▸ **Problem statement**: Look through the records and report how many lines include the word "pixels", with no other words.

Record set Block Start

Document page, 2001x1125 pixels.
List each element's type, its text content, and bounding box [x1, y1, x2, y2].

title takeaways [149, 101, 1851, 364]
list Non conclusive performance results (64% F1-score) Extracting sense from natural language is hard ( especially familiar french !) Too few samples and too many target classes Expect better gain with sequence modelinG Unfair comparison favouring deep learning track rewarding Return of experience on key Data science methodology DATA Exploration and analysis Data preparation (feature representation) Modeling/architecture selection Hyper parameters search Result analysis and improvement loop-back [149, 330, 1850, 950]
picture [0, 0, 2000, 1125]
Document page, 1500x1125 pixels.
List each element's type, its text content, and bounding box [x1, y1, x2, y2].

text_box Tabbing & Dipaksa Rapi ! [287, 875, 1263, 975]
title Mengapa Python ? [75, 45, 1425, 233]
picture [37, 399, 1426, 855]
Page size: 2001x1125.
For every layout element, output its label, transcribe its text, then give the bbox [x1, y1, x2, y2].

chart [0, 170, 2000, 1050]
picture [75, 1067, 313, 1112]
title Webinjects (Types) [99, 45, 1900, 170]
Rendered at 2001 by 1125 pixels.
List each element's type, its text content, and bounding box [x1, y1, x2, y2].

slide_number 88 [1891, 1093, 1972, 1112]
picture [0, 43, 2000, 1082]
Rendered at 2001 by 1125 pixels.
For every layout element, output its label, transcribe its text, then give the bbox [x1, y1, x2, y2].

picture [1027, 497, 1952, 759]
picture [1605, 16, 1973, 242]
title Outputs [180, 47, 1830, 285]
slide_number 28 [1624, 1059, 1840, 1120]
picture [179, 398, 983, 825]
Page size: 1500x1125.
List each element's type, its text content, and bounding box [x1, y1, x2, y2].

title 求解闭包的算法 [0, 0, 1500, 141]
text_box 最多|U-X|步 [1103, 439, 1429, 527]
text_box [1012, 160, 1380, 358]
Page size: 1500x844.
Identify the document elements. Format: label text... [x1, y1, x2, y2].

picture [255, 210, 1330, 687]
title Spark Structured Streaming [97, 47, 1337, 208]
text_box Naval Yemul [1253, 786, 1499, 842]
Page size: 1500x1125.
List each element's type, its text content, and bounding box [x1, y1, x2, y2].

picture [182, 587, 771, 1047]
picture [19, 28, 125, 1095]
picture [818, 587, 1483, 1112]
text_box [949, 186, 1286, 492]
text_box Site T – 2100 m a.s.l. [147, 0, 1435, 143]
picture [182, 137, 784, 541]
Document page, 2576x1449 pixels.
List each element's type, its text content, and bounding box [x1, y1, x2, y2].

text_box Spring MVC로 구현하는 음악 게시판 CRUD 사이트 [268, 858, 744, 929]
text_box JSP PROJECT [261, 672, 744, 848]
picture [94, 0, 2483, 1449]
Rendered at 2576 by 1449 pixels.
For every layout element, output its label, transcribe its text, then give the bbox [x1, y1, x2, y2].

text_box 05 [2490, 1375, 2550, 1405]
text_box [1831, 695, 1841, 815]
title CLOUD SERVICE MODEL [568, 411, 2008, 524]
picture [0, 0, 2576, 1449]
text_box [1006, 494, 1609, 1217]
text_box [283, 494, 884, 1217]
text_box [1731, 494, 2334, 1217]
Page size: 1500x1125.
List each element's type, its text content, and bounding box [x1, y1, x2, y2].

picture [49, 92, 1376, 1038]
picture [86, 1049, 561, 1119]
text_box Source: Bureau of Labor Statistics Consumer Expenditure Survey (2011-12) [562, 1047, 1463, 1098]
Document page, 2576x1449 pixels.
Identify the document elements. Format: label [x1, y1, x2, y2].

Record set Block End

▸ **Response box**: 7